U.S. immigration enforcement—illustrated by images like 5-year-old Liam being taken by an agent—is producing widespread, long-lasting trauma among children in multiple U.S. cities. Clinicians in Chicago report families too afraid to seek in-person care, and decades of research show forced caregiver separation yields deep, enduring harm. Healing requires sustained, trauma-informed services that reach families who cannot leave their homes, plus policy and funding commitments to prevent further damage.
Family Bonds Under Siege: ICE Raids Are Inflicting Long-Term Trauma on U.S. Children

The photograph is chilling: 5-year-old Liam Conejo Ramos, wearing a bright blue bunny hat and carrying a Spider-Man backpack, stands in his driveway with terror in his eyes as a federal agent grips his bag. That scene—part of recent enforcement actions—captures what many children and families across U.S. cities are now living with.
Scenes of Fear, Near and Far
In Chicago, last fall’s Operation Midway Blitz left a wake of disruption and anxiety that extends far beyond the families directly targeted. Some children witnessed violent arrests: an 8-year-old clutching a doll and pleading with masked, heavily armed agents; children crouched inside vans, zip-tied and held at gunpoint while commands were barked at their parents.
Equally pervasive is the quieter, insidious damage felt by children in immigrant households: a 9-year-old frozen in a grocery aisle because parents no longer risk leaving home; a 7-year-old refusing to attend school because the adult who escorts him seems like a stranger; a 6-year-old warning a sibling, “We have to be good or ICE will get us.” These are not images from a war zone—they are scenes from Chicago, Minneapolis, Charlotte, Los Angeles, and other U.S. cities.
A Clinician’s View: Ongoing, State-Inflicted Trauma
U.S. Immigration and Customs Enforcement (ICE) practices are not merely policy failures; they are large-scale, state-inflicted traumas affecting children’s development, relationships, and future mental health. As co-chair and clinical supervisor of two mental health clinics on Chicago’s northwest side, I see how the threat changes behavior and access to care. When enforcement activity is nearby, our waiting rooms empty out: the children who most need help cannot safely leave home. Silence here is not recovery—it is fear.
“When ICE is near, our therapy rooms are alarmingly empty. The children who need care cannot safely leave their homes without risking further harm to their families.”
Why This Damage Lasts
Trauma is shaped as much by what happens afterward as by the initial event: whether the world still feels predictable, whether caregivers remain present, and whether trust can be rebuilt. Decades of research show that abrupt separation from caregivers produces profound, long-lasting harm. Anna Freud and colleagues observed during and after World War II that separation from caregivers often produced deeper trauma than exposure to bombing itself.
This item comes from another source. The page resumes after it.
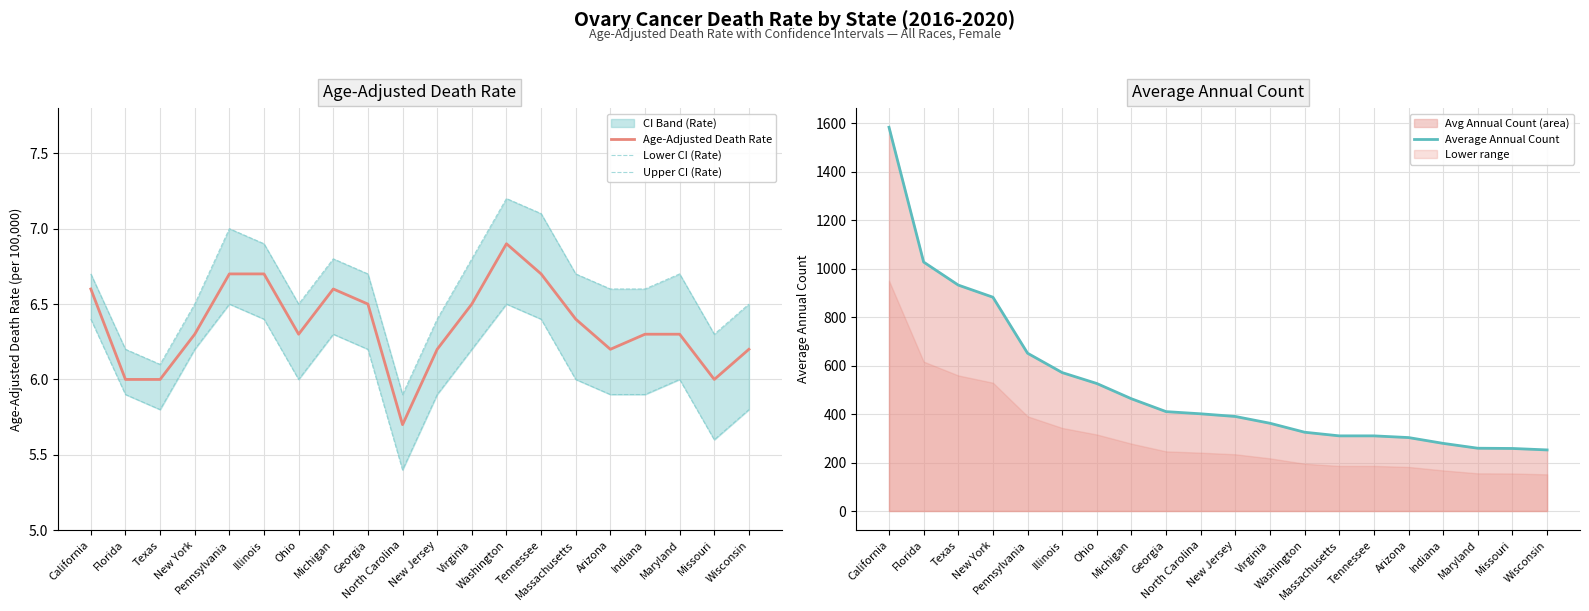

Which has a higher value, Michigan or Ohio?

Michigan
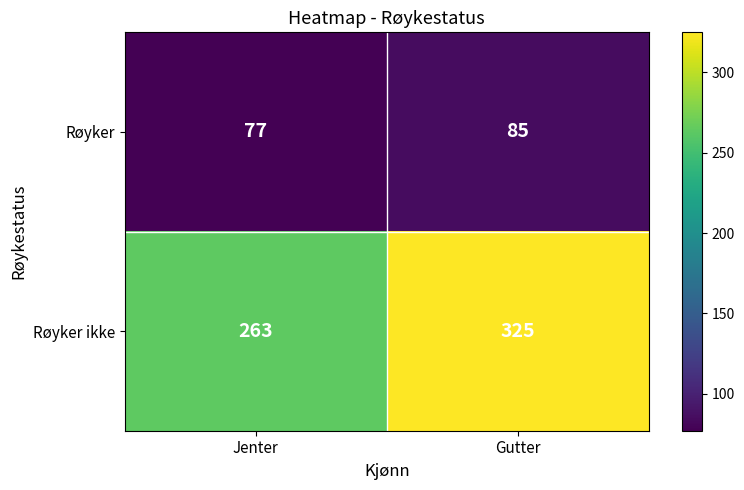

Is it true that Røyker ikke equals 263 at Jenter?

True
Yet family separation has been a central element of recent enforcement strategies.
When parents are detained, threatened, or disappear, children internalize that violence. Even those whose families are intact absorb a persistent terror: news images and community stories become credible threats to their own safety. That fear can manifest as anxiety, learning difficulties, withdrawal, acting older than their age, or somatic complaints—symptoms that may be misread or untreated.
Repair Is Possible—But Requires Resources
Healing from complex, ongoing trauma is slow and relational. It requires sustained, trauma-informed mental health care delivered by clinicians trained to work with children and families—and it must include outreach that reaches families who cannot safely leave their homes. Our clinics try to provide that care, and many staff members show extraordinary courage: they translate fear into language children can use to reconnect with others and themselves. Still, systemic obstacles remain—underfunded services, overreliance on medication, and the criminalization of mental illness.
The consequences of failing to respond will unfold over years, not news cycles. Without intentional legislative planning, philanthropic investment, and community pressure for sustained services, we will produce trauma faster than our systems can heal it. Policies that erode childhood well-being—cuts to food assistance, under-resourced schools, and fragmented mental-health services—compound this harm.
Call to Action
What is happening in Chicago, Minneapolis, Charlotte, Los Angeles, and other cities is an assault on essential family bonds. Addressing it requires immediate and coordinated action: fund trauma-informed care that reaches homes, strengthen social supports that preserve family stability, and reform enforcement practices that rely on separation and fear. The choices we make now will determine whether a generation of children carries this damage forward or has a chance to heal.